The US government, like the British, has lent money to the banks at very low interest rates. Stiglitz asks, "Why not use the government's ability to borrow at a low interest rate to provide less expensive credit to homeowners under stress?" Banks that are `too big to fail' gain from this access to cheaper capital because lenders know that taxpayers will pick up the losses. So these banks grow at the expense of their smaller rivals.
Public money went to the big banks, which didn't lend to small and medium businesses, but kept the money for themselves, in bonuses and dividends. Early in 2009, Hank Paulson, Secretary of the Treasury, ex-Goldman Sachs, gave AIG $180 billion, which then gave Goldman Sachs $13 billion. By contrast, US aid to Africa in 2008 was $6.5 billion.
In the USA, financial firms back the student loans programme, a Public-Private Partnership in which the taxpayer bears the risk and private firms get the gains. The US government issues the loans, so there is no risk of non-payment, but the lenders still charge interest rates as if there were such a risk. Thus the US government gave the private sector $80 billion of taxpayers' money over the last ten years, because using private firms cost that much more than if the government had lent the money itself.

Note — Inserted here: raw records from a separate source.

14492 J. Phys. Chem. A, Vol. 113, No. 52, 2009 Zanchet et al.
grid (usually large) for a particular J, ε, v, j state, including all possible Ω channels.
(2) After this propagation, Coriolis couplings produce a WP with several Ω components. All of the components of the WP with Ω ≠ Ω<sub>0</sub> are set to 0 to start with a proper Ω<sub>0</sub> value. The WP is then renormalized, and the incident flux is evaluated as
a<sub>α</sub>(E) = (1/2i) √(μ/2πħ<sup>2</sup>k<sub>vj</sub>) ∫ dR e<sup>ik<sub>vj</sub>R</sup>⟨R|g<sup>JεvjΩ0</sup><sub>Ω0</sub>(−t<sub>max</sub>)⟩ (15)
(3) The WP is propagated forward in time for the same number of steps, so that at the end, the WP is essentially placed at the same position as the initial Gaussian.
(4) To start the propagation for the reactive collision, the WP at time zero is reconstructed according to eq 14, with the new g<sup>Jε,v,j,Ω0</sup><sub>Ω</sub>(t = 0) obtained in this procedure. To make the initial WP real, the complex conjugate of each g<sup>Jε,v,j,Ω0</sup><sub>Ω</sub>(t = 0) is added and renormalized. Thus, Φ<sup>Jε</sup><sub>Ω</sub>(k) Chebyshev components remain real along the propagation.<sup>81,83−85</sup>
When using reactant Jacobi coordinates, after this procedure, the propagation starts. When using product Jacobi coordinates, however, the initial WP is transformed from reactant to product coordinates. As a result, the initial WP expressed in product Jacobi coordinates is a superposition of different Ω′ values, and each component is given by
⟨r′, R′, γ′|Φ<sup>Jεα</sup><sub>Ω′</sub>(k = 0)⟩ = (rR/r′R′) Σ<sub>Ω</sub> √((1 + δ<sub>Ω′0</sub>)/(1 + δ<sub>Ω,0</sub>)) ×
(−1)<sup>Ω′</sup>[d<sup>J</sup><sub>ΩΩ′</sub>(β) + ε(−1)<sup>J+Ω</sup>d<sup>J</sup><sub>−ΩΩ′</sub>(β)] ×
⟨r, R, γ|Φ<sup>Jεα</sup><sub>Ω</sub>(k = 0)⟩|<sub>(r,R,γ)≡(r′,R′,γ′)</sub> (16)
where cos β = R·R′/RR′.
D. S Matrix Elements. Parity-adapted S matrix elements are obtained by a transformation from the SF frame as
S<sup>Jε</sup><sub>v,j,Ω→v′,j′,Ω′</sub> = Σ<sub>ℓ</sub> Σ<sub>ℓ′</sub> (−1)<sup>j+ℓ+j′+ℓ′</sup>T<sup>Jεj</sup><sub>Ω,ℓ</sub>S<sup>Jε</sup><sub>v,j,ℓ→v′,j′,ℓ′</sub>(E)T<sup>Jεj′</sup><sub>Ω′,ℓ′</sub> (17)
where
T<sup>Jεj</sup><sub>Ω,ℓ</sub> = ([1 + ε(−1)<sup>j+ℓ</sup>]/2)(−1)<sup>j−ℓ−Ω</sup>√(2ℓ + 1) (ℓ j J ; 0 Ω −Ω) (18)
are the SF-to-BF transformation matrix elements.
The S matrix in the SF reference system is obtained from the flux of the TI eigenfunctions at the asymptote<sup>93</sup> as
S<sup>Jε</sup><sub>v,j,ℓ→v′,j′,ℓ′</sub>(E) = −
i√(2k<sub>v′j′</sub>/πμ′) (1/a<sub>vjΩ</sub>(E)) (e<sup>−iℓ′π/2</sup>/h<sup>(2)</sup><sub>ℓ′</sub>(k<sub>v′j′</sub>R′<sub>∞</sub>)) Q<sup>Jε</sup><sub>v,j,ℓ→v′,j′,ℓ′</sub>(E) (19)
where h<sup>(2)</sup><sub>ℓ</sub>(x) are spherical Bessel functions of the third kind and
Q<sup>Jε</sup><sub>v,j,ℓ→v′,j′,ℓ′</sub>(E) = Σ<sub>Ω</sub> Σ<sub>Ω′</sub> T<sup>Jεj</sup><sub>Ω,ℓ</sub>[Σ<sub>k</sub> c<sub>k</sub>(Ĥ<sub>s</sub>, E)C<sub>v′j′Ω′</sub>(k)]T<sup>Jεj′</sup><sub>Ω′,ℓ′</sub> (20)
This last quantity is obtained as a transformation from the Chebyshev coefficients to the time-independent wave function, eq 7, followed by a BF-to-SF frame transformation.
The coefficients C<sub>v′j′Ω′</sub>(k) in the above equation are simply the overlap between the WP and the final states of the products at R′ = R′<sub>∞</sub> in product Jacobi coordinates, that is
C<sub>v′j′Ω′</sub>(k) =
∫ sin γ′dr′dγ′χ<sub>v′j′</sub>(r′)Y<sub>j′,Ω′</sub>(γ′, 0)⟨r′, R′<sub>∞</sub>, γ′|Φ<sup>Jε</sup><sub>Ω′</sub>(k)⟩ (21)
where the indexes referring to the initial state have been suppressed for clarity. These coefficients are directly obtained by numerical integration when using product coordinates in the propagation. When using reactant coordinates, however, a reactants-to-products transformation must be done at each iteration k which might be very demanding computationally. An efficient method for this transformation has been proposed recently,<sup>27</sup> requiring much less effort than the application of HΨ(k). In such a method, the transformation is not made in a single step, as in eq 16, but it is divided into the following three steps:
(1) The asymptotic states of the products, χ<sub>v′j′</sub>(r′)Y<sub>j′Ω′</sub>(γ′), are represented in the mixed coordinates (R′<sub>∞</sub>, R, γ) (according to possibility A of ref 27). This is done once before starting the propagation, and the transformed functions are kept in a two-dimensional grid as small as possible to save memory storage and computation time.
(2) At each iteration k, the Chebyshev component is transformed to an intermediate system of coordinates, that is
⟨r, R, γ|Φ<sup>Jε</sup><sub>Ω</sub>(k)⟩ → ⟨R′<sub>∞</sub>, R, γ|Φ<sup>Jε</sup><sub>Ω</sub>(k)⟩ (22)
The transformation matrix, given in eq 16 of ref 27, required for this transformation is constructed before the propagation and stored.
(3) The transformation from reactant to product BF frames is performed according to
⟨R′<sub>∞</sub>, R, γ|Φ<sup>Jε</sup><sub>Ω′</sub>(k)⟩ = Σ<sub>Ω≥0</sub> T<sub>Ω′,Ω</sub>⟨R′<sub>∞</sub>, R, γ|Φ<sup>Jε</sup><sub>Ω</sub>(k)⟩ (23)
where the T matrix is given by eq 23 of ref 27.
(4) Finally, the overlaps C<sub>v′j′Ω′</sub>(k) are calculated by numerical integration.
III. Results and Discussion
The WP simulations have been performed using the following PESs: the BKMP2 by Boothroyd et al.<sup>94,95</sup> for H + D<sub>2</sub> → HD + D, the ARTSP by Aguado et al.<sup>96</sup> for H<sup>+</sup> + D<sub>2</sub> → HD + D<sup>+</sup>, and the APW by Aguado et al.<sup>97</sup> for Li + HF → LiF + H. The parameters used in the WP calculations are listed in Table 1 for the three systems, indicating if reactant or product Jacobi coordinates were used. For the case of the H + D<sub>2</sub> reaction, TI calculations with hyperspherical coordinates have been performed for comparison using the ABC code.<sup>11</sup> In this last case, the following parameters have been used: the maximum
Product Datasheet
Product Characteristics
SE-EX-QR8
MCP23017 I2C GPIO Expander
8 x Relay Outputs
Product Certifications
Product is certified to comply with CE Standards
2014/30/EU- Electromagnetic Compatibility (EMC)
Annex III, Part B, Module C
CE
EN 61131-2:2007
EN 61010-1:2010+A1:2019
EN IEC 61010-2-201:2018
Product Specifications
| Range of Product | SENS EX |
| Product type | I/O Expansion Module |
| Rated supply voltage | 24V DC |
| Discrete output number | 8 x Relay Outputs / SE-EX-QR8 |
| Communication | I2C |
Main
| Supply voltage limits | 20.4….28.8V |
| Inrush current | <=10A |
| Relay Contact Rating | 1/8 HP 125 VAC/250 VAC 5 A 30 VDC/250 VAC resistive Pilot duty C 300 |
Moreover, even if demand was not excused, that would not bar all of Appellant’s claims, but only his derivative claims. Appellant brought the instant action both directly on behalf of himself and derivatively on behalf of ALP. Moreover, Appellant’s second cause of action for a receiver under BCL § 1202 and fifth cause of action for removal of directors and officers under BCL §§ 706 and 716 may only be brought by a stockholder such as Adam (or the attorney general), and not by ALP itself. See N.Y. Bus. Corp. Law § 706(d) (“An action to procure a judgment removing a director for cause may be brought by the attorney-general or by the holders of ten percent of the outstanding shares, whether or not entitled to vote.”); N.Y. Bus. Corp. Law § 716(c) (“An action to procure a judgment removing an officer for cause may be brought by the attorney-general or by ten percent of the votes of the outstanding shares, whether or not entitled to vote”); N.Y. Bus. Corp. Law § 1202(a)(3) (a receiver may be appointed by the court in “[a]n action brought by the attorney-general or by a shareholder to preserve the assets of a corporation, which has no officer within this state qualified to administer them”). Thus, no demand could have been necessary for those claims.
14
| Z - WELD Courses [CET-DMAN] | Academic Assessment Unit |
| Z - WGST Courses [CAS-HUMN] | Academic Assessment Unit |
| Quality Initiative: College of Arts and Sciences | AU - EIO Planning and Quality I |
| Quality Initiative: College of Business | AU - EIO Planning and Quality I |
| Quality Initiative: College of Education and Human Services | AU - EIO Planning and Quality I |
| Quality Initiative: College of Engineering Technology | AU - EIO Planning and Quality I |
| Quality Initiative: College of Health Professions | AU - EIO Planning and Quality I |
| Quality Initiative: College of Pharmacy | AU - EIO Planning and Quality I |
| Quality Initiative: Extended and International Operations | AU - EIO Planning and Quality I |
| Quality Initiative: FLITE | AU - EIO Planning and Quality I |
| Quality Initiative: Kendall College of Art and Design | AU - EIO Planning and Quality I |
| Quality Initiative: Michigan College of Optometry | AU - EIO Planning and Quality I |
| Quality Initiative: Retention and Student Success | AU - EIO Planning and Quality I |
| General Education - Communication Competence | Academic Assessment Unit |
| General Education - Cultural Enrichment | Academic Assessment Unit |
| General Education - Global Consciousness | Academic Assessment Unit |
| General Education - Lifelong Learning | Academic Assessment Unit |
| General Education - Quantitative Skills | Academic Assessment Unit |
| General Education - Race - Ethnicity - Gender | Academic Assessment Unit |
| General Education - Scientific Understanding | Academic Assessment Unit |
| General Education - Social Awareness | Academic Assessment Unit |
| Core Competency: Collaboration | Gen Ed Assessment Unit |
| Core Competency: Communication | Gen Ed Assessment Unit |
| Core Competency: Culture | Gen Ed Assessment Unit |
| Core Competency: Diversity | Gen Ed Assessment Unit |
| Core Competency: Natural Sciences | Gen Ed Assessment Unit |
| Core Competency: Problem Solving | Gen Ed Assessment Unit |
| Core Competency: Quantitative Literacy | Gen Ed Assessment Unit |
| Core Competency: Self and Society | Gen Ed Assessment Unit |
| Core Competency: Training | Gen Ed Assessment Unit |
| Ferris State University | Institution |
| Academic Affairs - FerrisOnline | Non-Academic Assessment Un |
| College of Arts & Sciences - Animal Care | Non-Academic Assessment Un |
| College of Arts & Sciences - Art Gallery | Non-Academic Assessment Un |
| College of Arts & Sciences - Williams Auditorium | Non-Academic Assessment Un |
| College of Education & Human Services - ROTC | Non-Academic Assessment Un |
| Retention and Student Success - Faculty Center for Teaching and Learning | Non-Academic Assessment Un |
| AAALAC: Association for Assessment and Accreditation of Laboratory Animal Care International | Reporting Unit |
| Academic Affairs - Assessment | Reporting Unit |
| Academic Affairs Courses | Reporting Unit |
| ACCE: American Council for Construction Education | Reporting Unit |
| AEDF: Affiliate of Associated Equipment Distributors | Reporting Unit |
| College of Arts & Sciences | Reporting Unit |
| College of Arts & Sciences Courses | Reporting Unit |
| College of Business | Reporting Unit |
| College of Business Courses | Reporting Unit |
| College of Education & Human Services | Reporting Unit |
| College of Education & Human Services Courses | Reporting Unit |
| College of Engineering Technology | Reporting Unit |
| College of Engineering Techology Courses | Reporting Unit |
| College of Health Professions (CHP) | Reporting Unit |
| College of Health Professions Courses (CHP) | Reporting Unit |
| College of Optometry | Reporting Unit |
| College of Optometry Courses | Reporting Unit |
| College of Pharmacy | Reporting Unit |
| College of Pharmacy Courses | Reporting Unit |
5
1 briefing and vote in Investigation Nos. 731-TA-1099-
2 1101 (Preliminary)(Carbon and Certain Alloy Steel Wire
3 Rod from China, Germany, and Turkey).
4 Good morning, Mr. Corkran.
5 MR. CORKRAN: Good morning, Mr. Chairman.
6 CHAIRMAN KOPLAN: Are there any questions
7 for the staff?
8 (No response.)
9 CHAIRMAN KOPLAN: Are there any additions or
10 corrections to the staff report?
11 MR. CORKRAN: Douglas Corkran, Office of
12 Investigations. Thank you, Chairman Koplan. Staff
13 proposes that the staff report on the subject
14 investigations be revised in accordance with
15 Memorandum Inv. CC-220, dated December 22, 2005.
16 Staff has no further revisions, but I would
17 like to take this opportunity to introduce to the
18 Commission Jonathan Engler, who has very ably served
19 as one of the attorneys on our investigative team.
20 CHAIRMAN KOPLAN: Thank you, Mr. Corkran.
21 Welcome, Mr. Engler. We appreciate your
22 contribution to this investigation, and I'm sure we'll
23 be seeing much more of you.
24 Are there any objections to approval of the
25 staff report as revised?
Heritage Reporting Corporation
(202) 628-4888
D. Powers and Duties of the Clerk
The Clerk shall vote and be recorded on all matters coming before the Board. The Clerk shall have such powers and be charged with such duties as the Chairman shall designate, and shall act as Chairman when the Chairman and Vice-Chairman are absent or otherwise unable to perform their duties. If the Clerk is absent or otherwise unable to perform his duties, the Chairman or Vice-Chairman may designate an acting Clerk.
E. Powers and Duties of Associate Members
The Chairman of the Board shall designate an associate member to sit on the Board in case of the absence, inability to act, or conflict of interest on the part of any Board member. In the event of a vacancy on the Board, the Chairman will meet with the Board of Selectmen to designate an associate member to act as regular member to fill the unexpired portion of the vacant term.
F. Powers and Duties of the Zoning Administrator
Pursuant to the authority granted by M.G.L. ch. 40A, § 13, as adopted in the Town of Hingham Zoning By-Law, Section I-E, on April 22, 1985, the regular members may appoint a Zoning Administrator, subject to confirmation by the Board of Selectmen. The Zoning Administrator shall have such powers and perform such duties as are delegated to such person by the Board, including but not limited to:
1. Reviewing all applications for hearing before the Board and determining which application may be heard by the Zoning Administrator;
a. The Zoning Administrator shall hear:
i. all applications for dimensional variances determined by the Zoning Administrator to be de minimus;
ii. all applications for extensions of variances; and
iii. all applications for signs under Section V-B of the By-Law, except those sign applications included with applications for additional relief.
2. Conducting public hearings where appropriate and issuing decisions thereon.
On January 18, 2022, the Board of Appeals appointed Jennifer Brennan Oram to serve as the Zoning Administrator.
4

Stiglitz shows that markets are not efficient and self-correcting; they do not allocate resources efficiently, especially not to innovation; and they redistribute wealth (from the poor to the rich), they do not create it. He points out that "Tax cuts encourage consumption, when the government should be promoting investment."
The US government has embraced finance capital, so there is "a predictable outcome - future crises; undue risk-taking at the public expense, no matter what the promise of a new regulatory regime; and greater inefficiency."